### The problem
Retype the lines, word for word, from the start of the records through the line that contains "воєнних дій, програмою не передбачено.", and include that line.

Records contained in a dataset:
________________
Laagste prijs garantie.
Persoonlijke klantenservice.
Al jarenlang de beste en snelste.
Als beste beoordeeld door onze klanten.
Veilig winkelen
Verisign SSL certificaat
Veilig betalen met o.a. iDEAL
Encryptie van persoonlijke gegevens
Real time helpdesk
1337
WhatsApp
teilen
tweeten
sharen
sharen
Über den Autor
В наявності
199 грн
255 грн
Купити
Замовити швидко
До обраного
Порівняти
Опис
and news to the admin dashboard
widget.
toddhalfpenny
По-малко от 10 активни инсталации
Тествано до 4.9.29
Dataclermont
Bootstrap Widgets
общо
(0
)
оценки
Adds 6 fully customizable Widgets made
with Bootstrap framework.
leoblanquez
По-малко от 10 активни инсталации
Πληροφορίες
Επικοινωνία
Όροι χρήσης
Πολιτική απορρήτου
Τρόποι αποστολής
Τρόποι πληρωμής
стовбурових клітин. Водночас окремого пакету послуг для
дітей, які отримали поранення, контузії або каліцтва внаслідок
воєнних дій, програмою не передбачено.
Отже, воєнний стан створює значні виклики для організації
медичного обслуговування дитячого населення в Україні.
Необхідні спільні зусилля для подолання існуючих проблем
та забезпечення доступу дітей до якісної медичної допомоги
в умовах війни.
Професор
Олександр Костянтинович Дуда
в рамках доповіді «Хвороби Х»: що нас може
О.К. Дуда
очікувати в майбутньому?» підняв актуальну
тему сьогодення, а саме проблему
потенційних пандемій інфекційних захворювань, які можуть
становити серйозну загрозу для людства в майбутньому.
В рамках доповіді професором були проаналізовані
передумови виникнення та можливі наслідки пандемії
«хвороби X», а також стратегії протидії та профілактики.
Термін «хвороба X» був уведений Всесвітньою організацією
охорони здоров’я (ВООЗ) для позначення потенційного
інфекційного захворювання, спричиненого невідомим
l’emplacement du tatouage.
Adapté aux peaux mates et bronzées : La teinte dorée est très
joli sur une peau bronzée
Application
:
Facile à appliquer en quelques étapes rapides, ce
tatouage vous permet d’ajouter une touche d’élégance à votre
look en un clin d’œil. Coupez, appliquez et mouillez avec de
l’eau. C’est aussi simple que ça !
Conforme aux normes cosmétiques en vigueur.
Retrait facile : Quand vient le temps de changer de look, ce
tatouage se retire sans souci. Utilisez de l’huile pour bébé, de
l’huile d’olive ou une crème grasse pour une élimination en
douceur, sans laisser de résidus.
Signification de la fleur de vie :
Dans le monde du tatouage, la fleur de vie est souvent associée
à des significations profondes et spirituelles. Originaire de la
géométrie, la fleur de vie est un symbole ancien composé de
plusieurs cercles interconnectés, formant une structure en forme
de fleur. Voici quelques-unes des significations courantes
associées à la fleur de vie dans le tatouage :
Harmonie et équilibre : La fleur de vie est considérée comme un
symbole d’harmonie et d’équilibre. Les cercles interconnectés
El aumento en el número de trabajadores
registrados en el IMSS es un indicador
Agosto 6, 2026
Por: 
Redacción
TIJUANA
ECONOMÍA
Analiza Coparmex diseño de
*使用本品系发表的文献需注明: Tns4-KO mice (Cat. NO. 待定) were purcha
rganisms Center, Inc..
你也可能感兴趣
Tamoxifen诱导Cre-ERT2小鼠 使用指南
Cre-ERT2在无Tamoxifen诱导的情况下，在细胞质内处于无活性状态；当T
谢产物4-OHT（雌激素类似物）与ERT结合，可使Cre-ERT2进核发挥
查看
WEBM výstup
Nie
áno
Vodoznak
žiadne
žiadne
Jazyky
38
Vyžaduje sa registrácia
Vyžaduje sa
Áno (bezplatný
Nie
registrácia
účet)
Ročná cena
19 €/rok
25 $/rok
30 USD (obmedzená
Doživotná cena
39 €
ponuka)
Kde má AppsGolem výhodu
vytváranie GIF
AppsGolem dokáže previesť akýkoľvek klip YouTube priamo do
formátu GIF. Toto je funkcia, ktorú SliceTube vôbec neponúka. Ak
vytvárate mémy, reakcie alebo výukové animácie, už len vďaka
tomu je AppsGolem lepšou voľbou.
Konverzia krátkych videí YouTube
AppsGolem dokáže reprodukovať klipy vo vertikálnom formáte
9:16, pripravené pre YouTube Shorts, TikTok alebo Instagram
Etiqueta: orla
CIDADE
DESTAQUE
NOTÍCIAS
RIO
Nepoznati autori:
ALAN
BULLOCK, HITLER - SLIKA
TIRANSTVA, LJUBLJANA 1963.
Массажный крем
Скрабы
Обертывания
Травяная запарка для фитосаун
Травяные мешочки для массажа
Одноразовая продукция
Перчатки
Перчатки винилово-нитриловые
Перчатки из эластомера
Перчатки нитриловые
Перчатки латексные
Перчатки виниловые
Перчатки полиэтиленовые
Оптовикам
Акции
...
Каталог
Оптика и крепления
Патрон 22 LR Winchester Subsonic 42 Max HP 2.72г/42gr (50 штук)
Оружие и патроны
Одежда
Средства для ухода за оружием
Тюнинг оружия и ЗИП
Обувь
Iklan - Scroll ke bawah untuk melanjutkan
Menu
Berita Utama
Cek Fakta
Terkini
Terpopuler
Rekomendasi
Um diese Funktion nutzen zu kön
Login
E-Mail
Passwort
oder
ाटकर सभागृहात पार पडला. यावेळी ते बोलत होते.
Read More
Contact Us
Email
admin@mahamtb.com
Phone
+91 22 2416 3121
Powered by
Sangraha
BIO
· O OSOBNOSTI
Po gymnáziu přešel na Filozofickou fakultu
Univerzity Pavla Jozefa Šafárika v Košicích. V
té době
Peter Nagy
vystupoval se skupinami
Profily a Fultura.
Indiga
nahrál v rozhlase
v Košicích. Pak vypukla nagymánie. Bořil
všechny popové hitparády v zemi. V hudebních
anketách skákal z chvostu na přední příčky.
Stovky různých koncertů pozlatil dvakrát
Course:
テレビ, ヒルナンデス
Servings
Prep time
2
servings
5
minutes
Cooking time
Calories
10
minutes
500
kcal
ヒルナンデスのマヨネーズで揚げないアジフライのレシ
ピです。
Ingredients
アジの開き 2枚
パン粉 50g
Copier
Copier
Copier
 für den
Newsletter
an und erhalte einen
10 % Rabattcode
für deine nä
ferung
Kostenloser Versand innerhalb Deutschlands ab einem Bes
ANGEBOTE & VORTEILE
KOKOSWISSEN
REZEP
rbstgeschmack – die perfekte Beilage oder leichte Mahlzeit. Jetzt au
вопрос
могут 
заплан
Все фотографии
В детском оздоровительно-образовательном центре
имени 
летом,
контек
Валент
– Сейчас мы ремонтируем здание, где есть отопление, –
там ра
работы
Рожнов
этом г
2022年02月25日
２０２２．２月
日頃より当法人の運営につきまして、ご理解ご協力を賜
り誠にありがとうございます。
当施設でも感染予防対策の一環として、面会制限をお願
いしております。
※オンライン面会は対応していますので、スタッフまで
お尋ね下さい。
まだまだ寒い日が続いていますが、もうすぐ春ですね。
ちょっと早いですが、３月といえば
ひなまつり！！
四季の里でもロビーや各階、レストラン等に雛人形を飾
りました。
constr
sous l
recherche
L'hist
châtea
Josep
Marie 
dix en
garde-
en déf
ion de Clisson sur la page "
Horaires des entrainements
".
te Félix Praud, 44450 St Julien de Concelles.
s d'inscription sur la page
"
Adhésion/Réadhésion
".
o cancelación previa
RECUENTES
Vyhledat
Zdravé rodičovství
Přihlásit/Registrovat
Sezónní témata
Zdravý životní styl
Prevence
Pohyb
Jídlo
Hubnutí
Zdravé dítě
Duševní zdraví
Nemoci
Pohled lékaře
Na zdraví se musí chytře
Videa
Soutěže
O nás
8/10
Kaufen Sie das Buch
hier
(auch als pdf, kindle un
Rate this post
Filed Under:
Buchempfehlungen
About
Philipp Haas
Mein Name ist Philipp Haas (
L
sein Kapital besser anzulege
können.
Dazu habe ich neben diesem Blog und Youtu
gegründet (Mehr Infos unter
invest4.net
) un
________________
### Exercise solution
Laagste prijs garantie.
Persoonlijke klantenservice.
Al jarenlang de beste en snelste.
Als beste beoordeeld door onze klanten.
Veilig winkelen
Verisign SSL certificaat
Veilig betalen met o.a. iDEAL
Encryptie van persoonlijke gegevens
Real time helpdesk
1337
WhatsApp
teilen
tweeten
sharen
sharen
Über den Autor
В наявності
199 грн
255 грн
Купити
Замовити швидко
До обраного
Порівняти
Опис
and news to the admin dashboard
widget.
toddhalfpenny
По-малко от 10 активни инсталации
Тествано до 4.9.29
Dataclermont
Bootstrap Widgets
общо
(0
)
оценки
Adds 6 fully customizable Widgets made
with Bootstrap framework.
leoblanquez
По-малко от 10 активни инсталации
Πληροφορίες
Επικοινωνία
Όροι χρήσης
Πολιτική απορρήτου
Τρόποι αποστολής
Τρόποι πληρωμής
стовбурових клітин. Водночас окремого пакету послуг для
дітей, які отримали поранення, контузії або каліцтва внаслідок
воєнних дій, програмою не передбачено.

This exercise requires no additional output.